*** Input data ***

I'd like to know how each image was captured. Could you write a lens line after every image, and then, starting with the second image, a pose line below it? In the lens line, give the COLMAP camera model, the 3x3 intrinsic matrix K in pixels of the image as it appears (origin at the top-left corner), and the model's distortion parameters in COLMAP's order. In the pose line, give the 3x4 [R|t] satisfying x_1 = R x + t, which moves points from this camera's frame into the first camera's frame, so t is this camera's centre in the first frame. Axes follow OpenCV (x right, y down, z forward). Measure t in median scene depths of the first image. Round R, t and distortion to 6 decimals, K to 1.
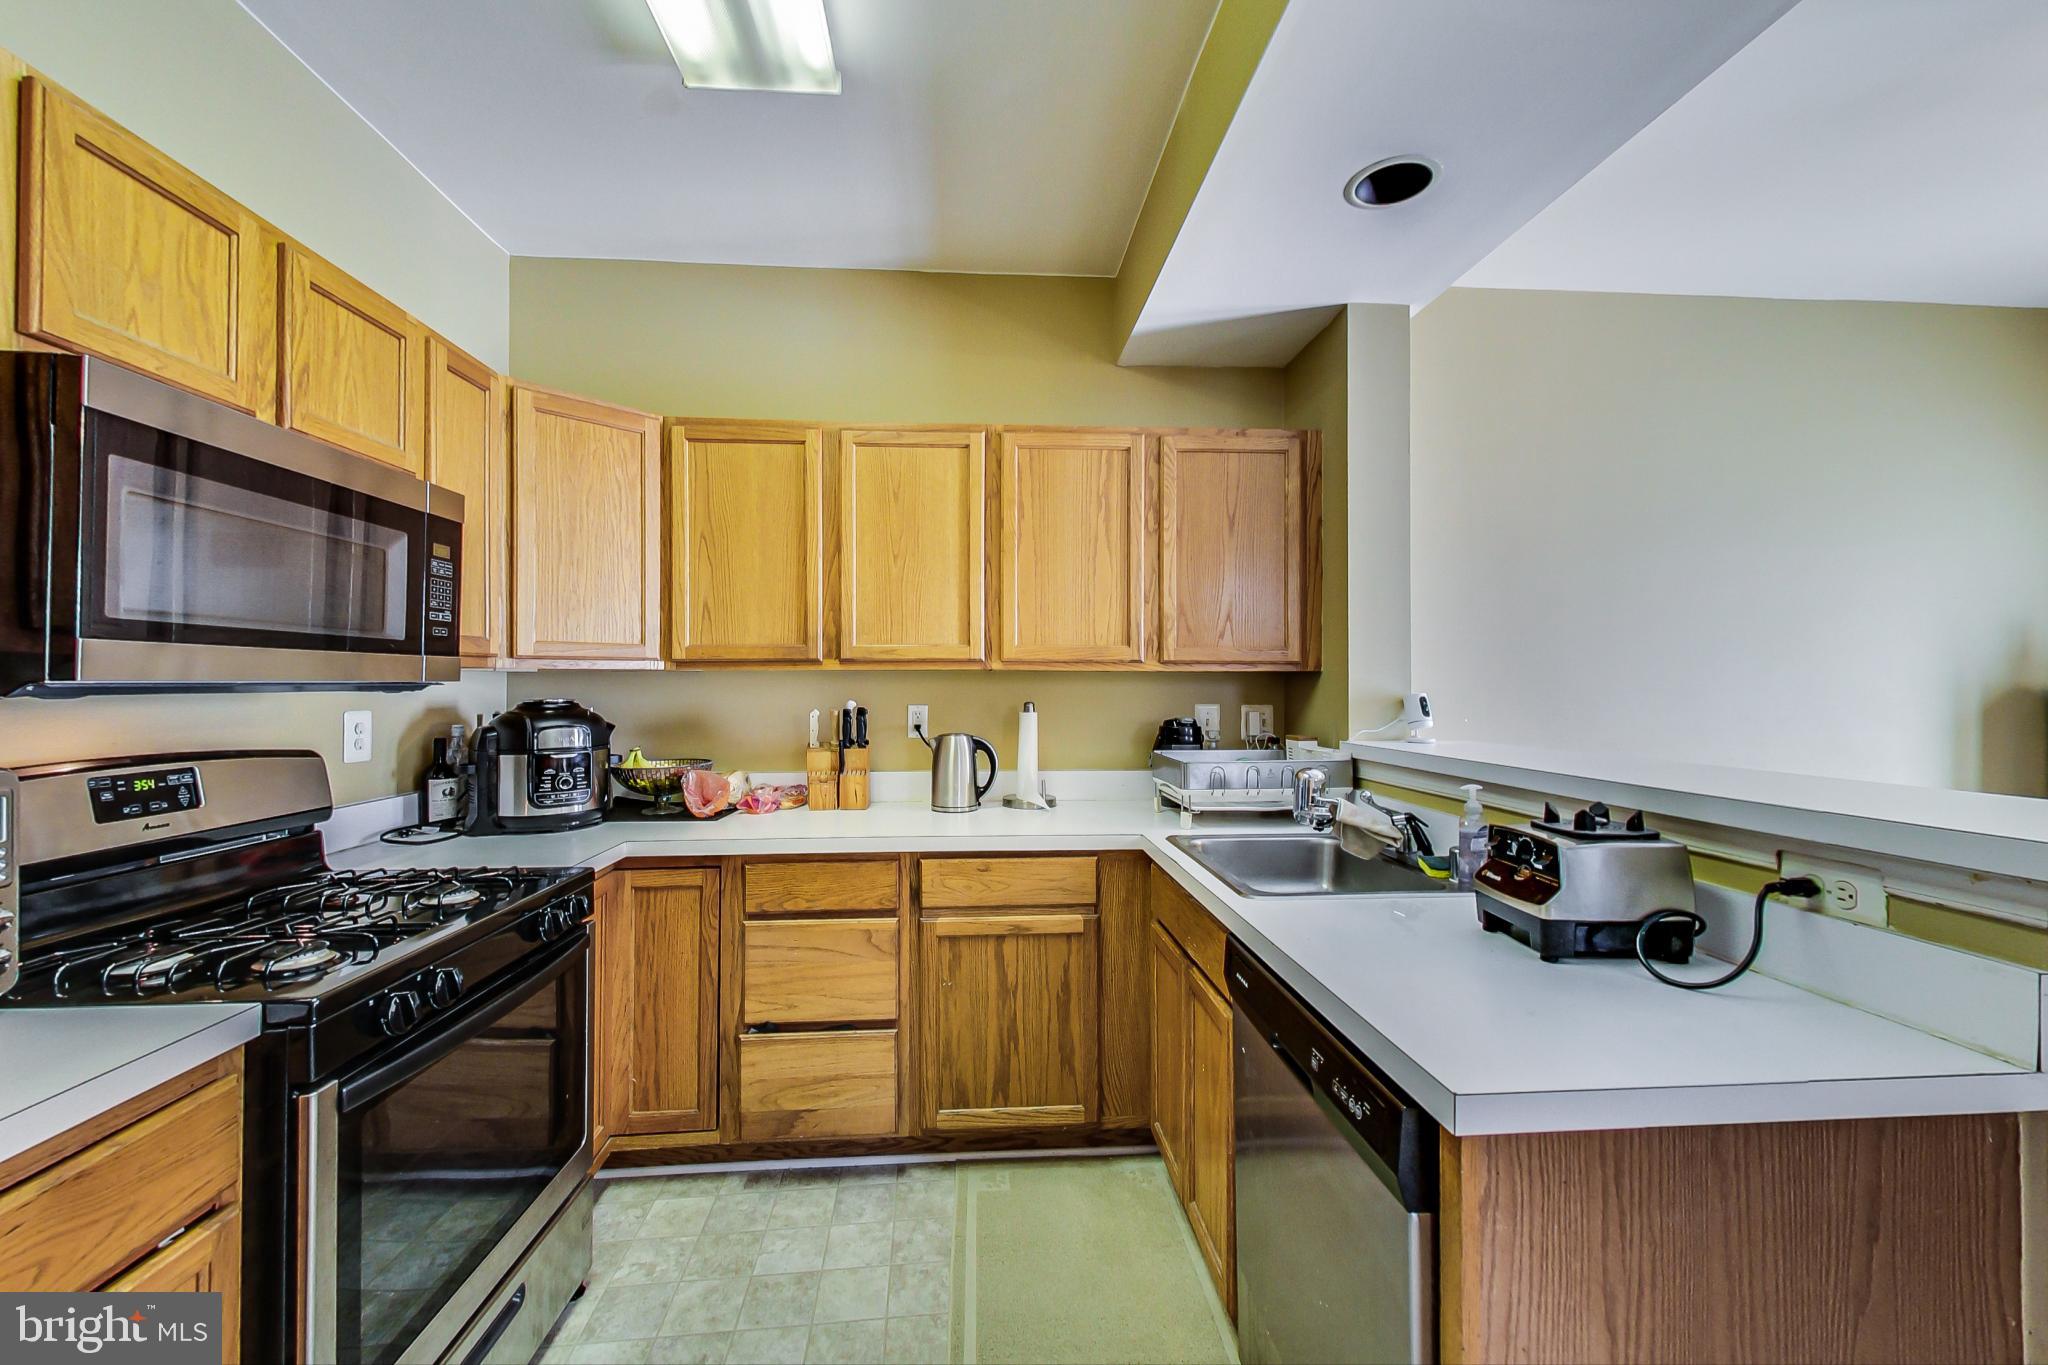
lens RADIAL K [[794.1, 0, 1016.3], [0, 794.1, 675.3], [0, 0, 1]] dist [0.001234, -0.000077]
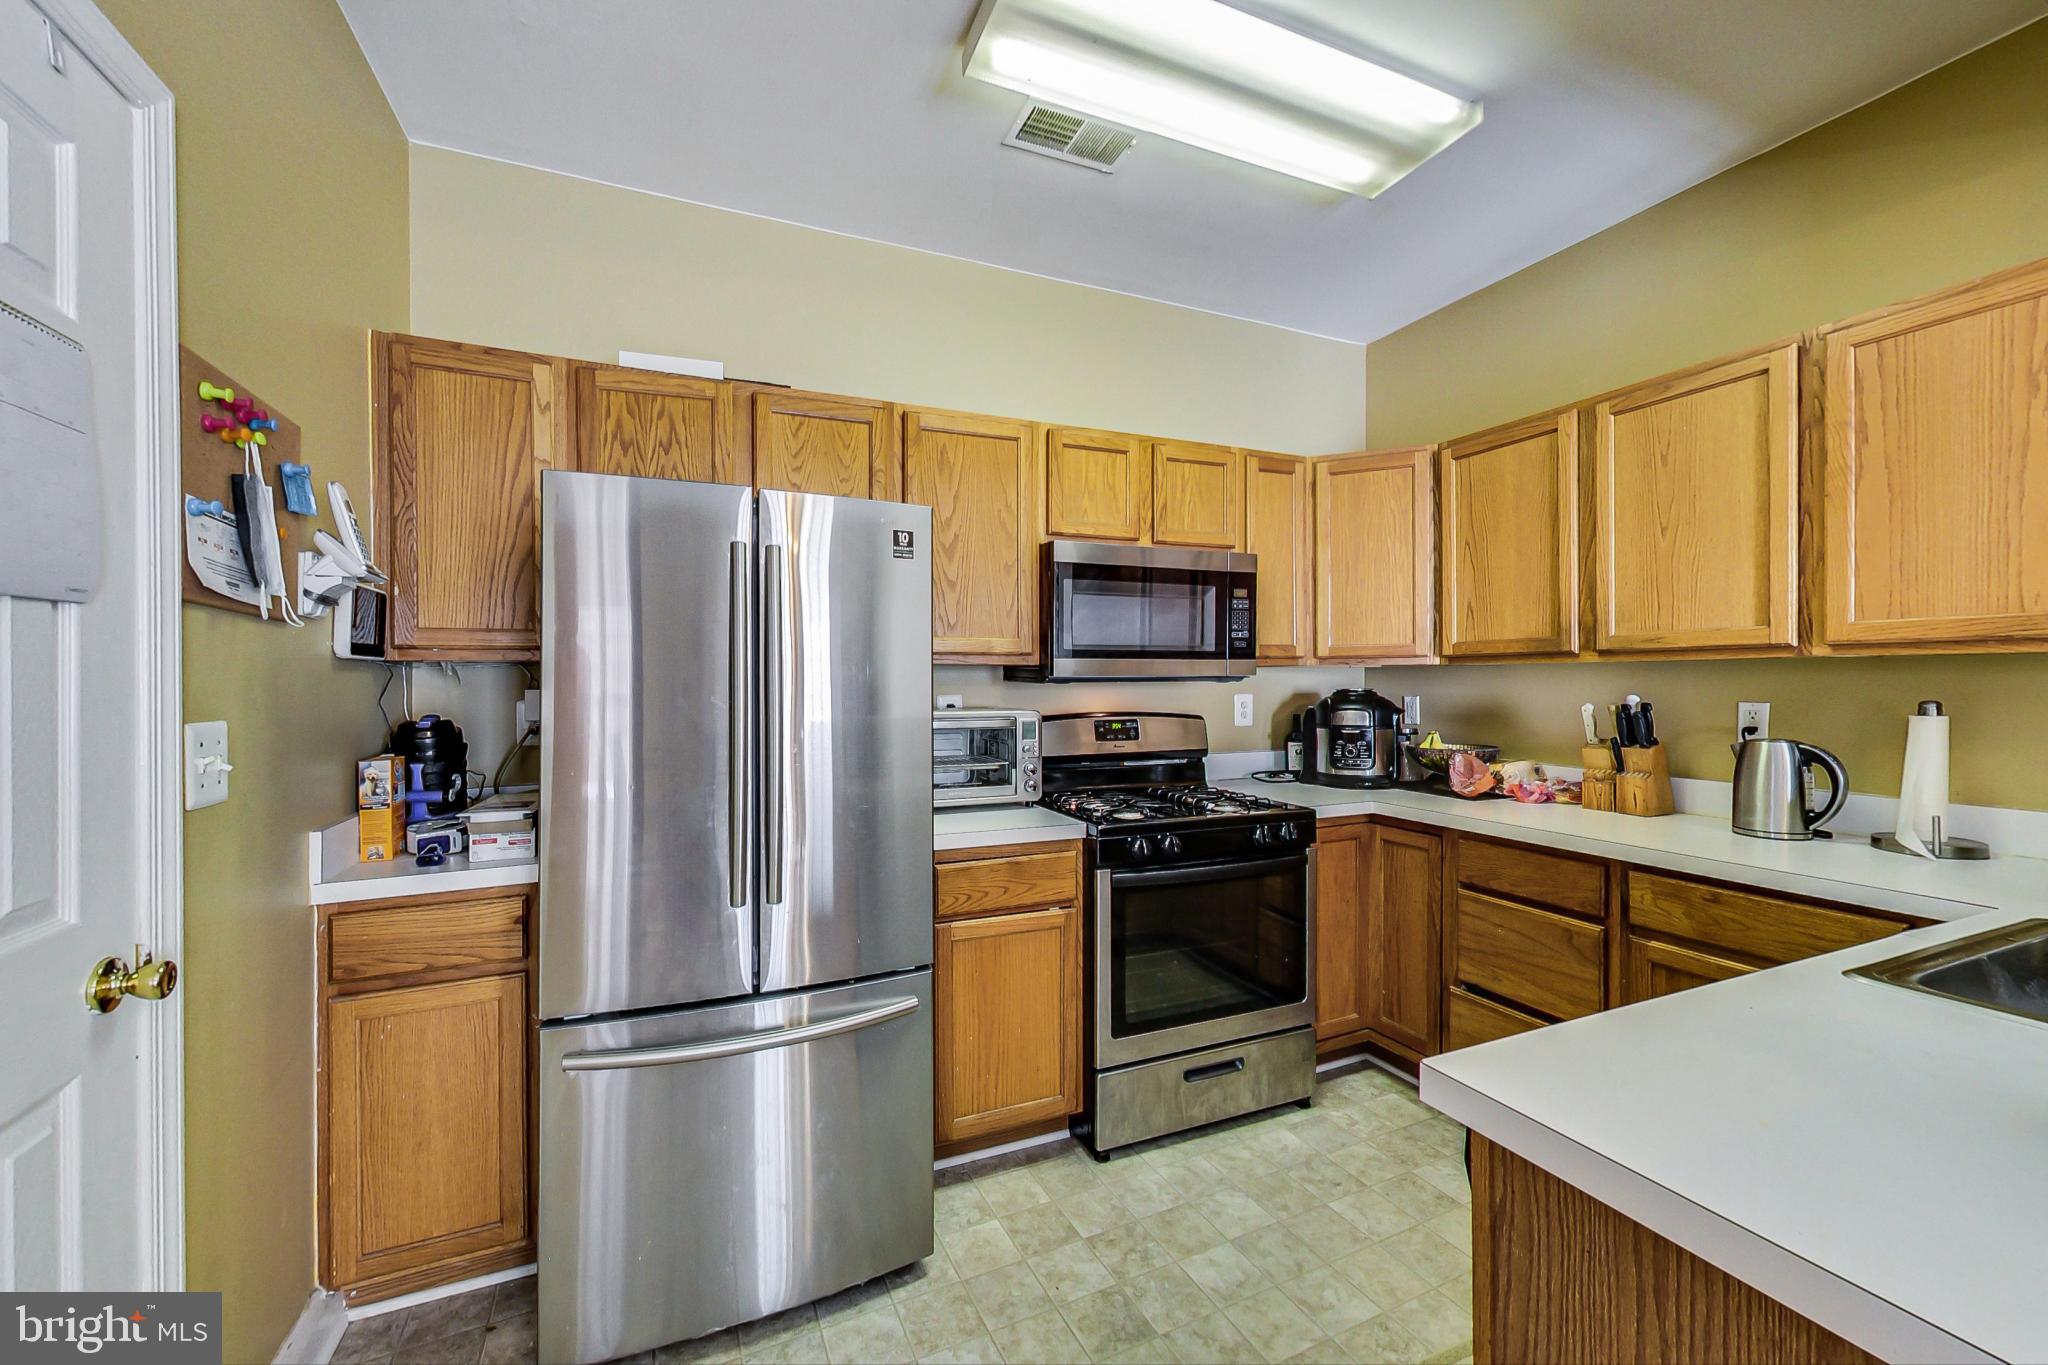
lens RADIAL K [[799.0, 0, 1023.3], [0, 799.0, 677.1], [0, 0, 1]] dist [-0.001353, -0.000060]
pose [[0.325628, -0.001653, -0.945496, 0.514087], [0.013391, 0.999906, 0.002864, 0.000481], [0.945403, -0.013594, 0.325620, 0.056758]]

*** End of Input data ***

**Your objective:**
Please write out all the data word for word, but keep every picture out.

**Reply to the task:**
I'd like to know how each image was captured. Could you write a lens line after every image, and then, starting with the second image, a pose line below it? In the lens line, give the COLMAP camera model, the 3x3 intrinsic matrix K in pixels of the image as it appears (origin at the top-left corner), and the model's distortion parameters in COLMAP's order. In the pose line, give the 3x4 [R|t] satisfying x_1 = R x + t, which moves points from this camera's frame into the first camera's frame, so t is this camera's centre in the first frame. Axes follow OpenCV (x right, y down, z forward). Measure t in median scene depths of the first image. Round R, t and distortion to 6 decimals, K to 1.
lens RADIAL K [[794.1, 0, 1016.3], [0, 794.1, 675.3], [0, 0, 1]] dist [0.001234, -0.000077]
lens RADIAL K [[799.0, 0, 1023.3], [0, 799.0, 677.1], [0, 0, 1]] dist [-0.001353, -0.000060]
pose [[0.325628, -0.001653, -0.945496, 0.514087], [0.013391, 0.999906, 0.002864, 0.000481], [0.945403, -0.013594, 0.325620, 0.056758]]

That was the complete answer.